The final injury statistics on the 2018 Winter Olympics aren’t in just yet, but previous research shows that diagnostic imaging plays a big role in keeping athletes competitive for the games. Quick assessment of injuries is crucial for effective treatment. This is particularly true in athletics, which subject the athlete’s body to sometimes-extreme stresses. MRI scans, X-rays, and other imaging modalities provide rapid diagnosis for the sorts of injuries often associated with sports.

While we’re still waiting on data from Pyeongchang, there’s plenty to learn from a previous instance of the international games — specifically, the 2016 Rio de Janeiro Summer Olympics. Over 11,000 athletes competed that year in more than 300 separate events. Of those top-level athletes, 1,101 of them sustained an injury. Researchers analyzed the treatment methods of these competitors and found that imaging played an important role in the diagnosis process. Doctors associated with the International Olympic Committee, which ran a clinic inside the Olympic Village, performed 1,015 radiologic examinations. Physicians ordered MRI scans forover half of the injured athletes. These scans were instrumental in the following treatment.

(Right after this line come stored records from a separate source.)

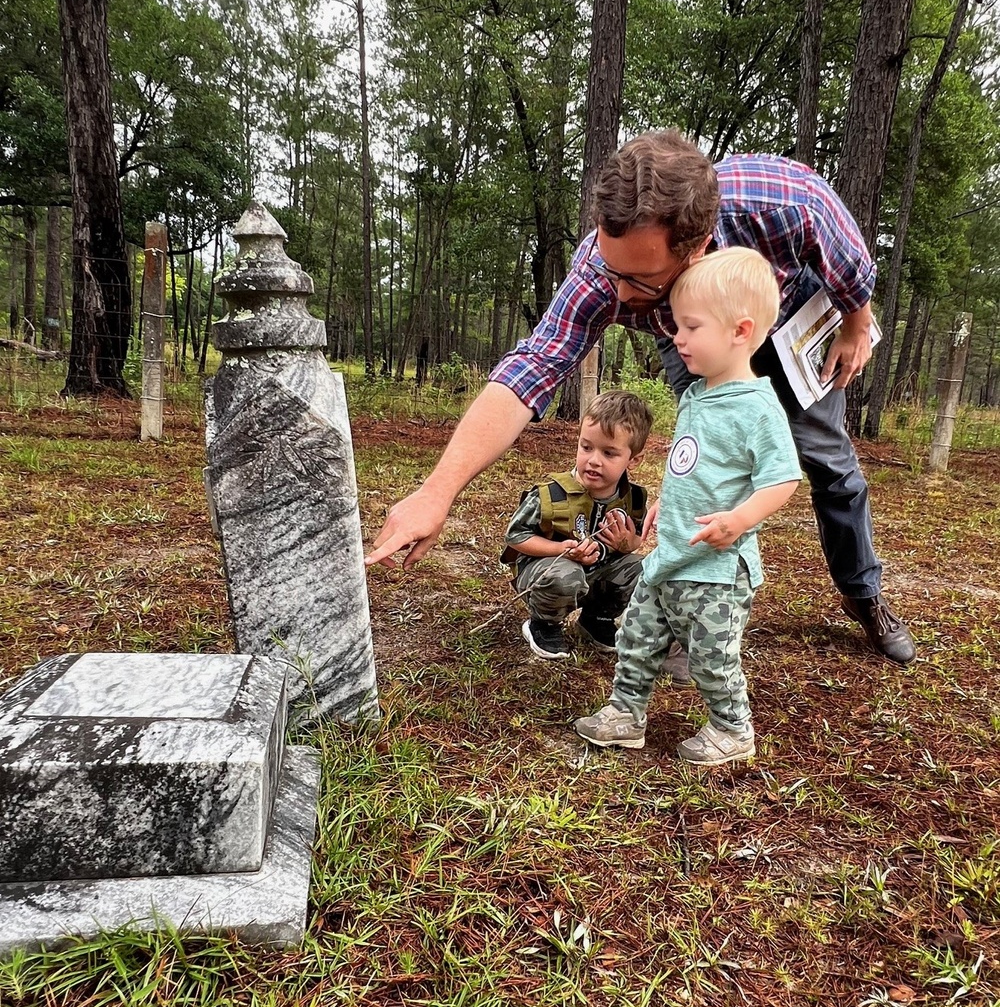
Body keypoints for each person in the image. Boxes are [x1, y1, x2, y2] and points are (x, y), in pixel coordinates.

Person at [366, 129, 916, 666]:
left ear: (698, 247)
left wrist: (855, 324)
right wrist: (438, 491)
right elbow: (533, 365)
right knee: (703, 464)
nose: (618, 293)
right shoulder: (604, 270)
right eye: (612, 268)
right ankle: (690, 612)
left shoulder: (780, 203)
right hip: (690, 324)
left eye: (641, 280)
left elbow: (849, 262)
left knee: (828, 463)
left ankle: (863, 595)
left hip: (790, 319)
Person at [573, 248, 800, 763]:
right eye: (676, 325)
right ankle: (626, 714)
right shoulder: (696, 395)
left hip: (717, 570)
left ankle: (732, 729)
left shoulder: (759, 408)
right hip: (669, 558)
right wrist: (665, 507)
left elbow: (782, 479)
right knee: (636, 635)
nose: (677, 338)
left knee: (712, 657)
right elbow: (692, 465)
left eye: (691, 327)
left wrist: (738, 520)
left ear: (739, 332)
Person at [503, 390, 652, 661]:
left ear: (634, 459)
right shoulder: (551, 493)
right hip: (546, 573)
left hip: (596, 575)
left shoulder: (634, 498)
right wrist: (560, 548)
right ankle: (544, 623)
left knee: (647, 569)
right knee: (565, 574)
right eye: (586, 447)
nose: (594, 460)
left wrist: (626, 543)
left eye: (609, 453)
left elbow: (635, 542)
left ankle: (596, 619)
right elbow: (515, 536)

The Importance of Diagnostic Imaging in Sports Injuries

Access to diagnostic imaging is crucial in these moments. High resolution images allow doctors to see the extent of an injury in order to quickly determine the best course of action. Without an imaging option, doctors could miss some serious injuries. That’s particularly dangerous for athletes. Olympic contenders might return to their sport with an injury, compromising their bodies and future because of an incorrect diagnosis.

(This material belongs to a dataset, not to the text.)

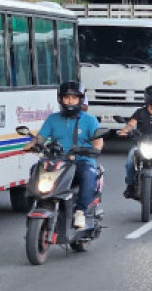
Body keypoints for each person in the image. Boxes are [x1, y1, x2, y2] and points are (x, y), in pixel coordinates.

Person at [26, 81, 103, 229]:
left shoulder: (90, 120)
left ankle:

Of course, some athletes refuse to stop even after they are injured. Who could forget Kerri Strug’s infamous second vault run which she landed perfectly with a severely sprained ankle and tendon damage? Or the dive by Greg Louganis, after he hit his head on the board, that secured him the gold medal? These historic moments are dramatic, but they aren’t particularly healthy decisions. When an athlete suffers a bone stress injury, it’s time for the medical professionals to intervene, regardless of whether the patient is determined to push through the pain or decides to rest until fully healed.

Either way, accurate diagnosis is critical. That’s where X-rays and MRI scans are medically necessary.

Olympic Sports That Rely Most on Diagnostic Imaging

It’s true that some sports are inherently more dangerous than others. The 2016 study found that gymnasts utilized imaging the most, followed by Taekwondo, then volleyball. Track and field participants had the highest overall number of examinations. Athletes in these sports sustained the most muscle injuries. And the most common exam was the imaging of lower limbs, with the second most being a scan of upper limbs.

The high number of diagnostic imaging scans in Taekwondo and volleyball came as a surprise to the researchers. Luckily, this type of information will help with future planning for imaging services. The data can also help to explain why certain athletes have a higher risk of injury, which will lead to greater injury prevention.

Injuries will affect about 1 in 15 Olympic athletes during most games. Doctors use imaging services almost exclusively to diagnose these injuries, making them a necessary resource. With even more athletes competing in the 2018 PyeongChang Winter Olympics — almost 3,000 — physicians doubtless put diagnostic imaging medical resources to even greater use.